While this looks ludicrous, it is very serious, and they have NOT dropped it, just fallen back right now to regroup. It is still very much an issue, and it will be raised again.

Fight back now, or we will have more ignorant laws to deal with. And more farms going under.

And while you think it can't happen? Just wait if it passes or a version of it does. Funny how they don't seem to be able to do anything about the crackhead parents, or the ones selling their kids to the sex trade, but are willing to wipe out kids working on farms.

Make no mistake, there is something behind this, beyond the "safety of farm kids", possibly the "need to have illegals/immigrants" to work if the kids are banned from it. Follow the money honey, is what I always say.

But this will come back, or be hidden in another bill and passed. 

Be vocal, be alert to what is going on, and make sure you let your elected officials in DC and your capitol know what you think about this. 

Or we will wake up and it will be law.


----------



## ECshowjumper (Aug 22, 2012)

I live in the UK so I don't think this rule applies to me, but I can't help but join in. I'm 16, been working on the family farm since I was 10. I get up at 5 in the morning to milk the cows. I've been up to 1am hauling silage. I've hauled little bales of straw and hay, by hand - manual labour at it's best - since I was 11. 

Honestly, compared to the others my age I would say I'm much better set for the future - I have lots of hard earned cash,I have 6 years experience - and counting - in agriculture. I get good grades at school. I'm fit and healthy, because of all the fresh air and exercise I get. 

And, lets face it, I'm a favourite with all the boys round by me - I'm set to inherit a large dairy farm, I have a fair bit of money and I'm fit and attractive, and willing to sit in a tractor all day. 

What's wrong with a bit of manual labour?! Perhaps if more 16 year olds worked on farms, obesity levels would decrease?


----------



## tempest (Jan 26, 2009)

Just 16 year olds? I think starting at age 11 kids should be interned to farms. 16 isn't wear obesity starts, it starts much younger than that (that's not why I think we should move it to 11, but just thought I'd point that out).


----------



## MHFoundation Quarters (Feb 23, 2011)

tempest said:


> Just 16 year olds? I think starting at age 11 kids should be interned to farms. 16 isn't wear obesity starts, it starts much younger than that (that's not why I think we should move it to 11, but just thought I'd point that out).

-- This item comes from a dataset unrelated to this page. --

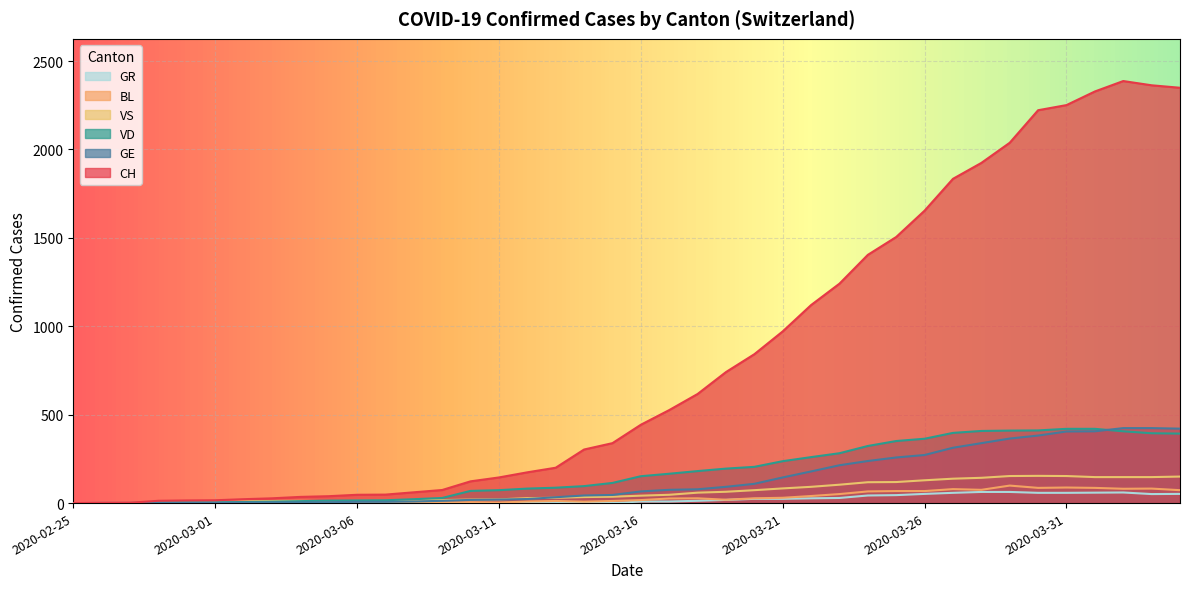

What is the label of the 34th point from the right?

2020-03-02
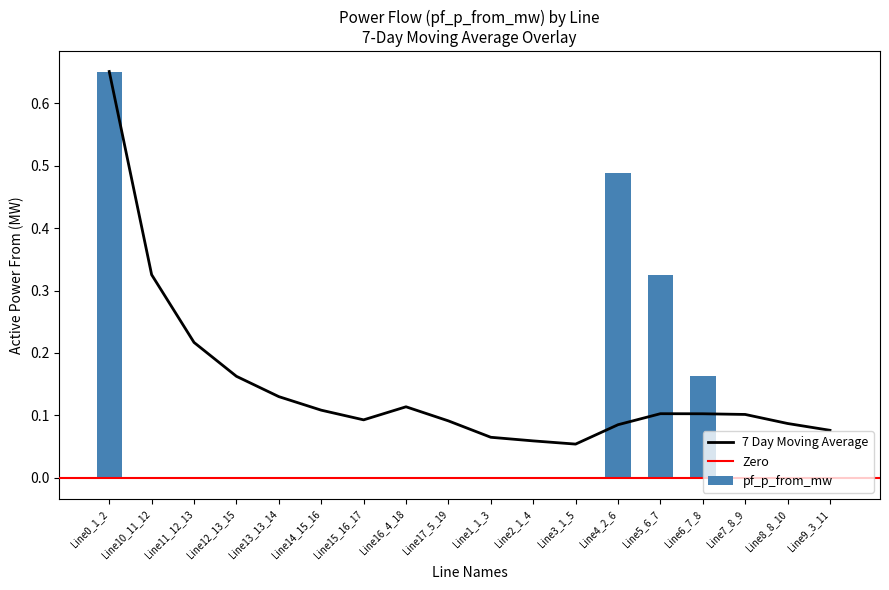

What is the value of the 7 Day Moving Average bar at the 4th from the left?

0.2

Yes, much earlier! My daughter is 7 and she does farm chores daily. She wants to ride so she's got to shovel some manure, throw hay and fill water buckets too. 

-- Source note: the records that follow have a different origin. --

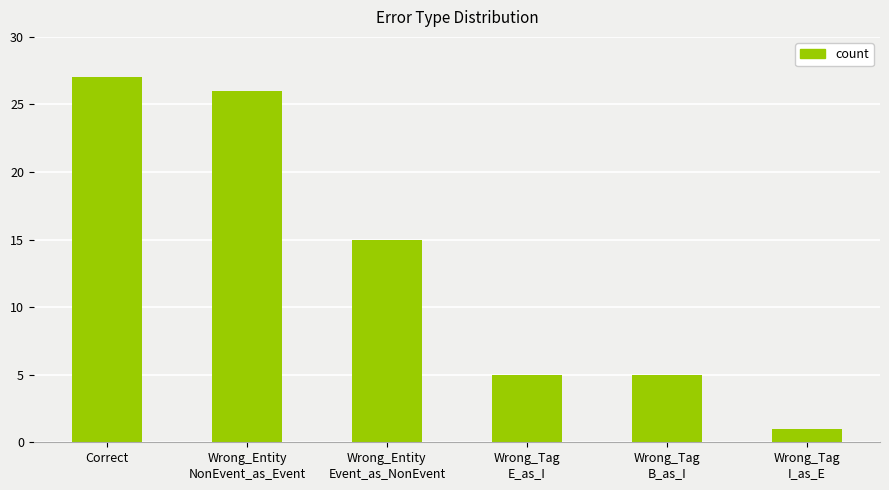

What is the maximum value shown in the chart?

27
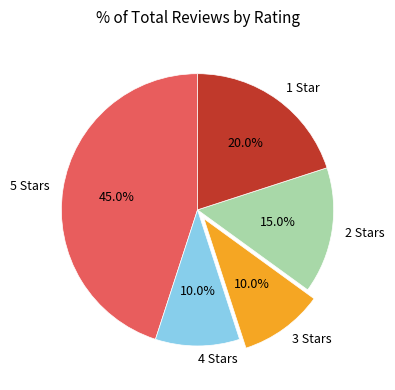

Approximately how many times larger is the value at 4 Stars compared to 3 Stars?

1.0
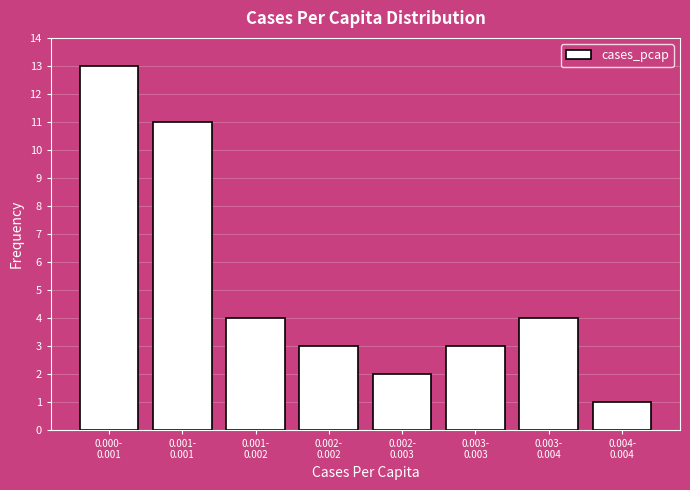

Reading right to left, what are all the values shown in this chart?

1	4	3	2	3	4	11	13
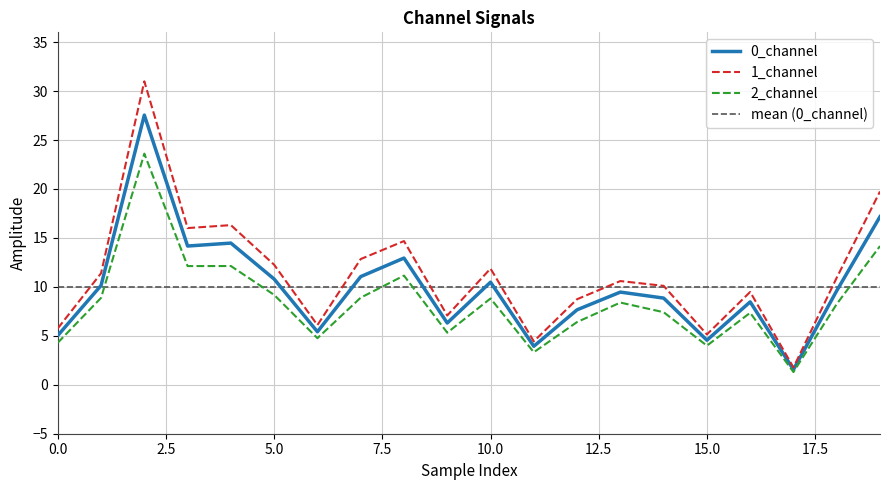

Is it true that 2_channel equals 12.2 at 13?

False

If anyone wants their kids to do a farm internship - please contact me via pm! (j/k) :lol:


----------



## eclipseranch (May 31, 2012)

started reading this thread and was about to shriek out loud till I read its been scrapped...what they need to out law is the mall rats running around doing nothing but walking in to people while texting each other because they can't seem to talk to each other even 2 feet apart!


----------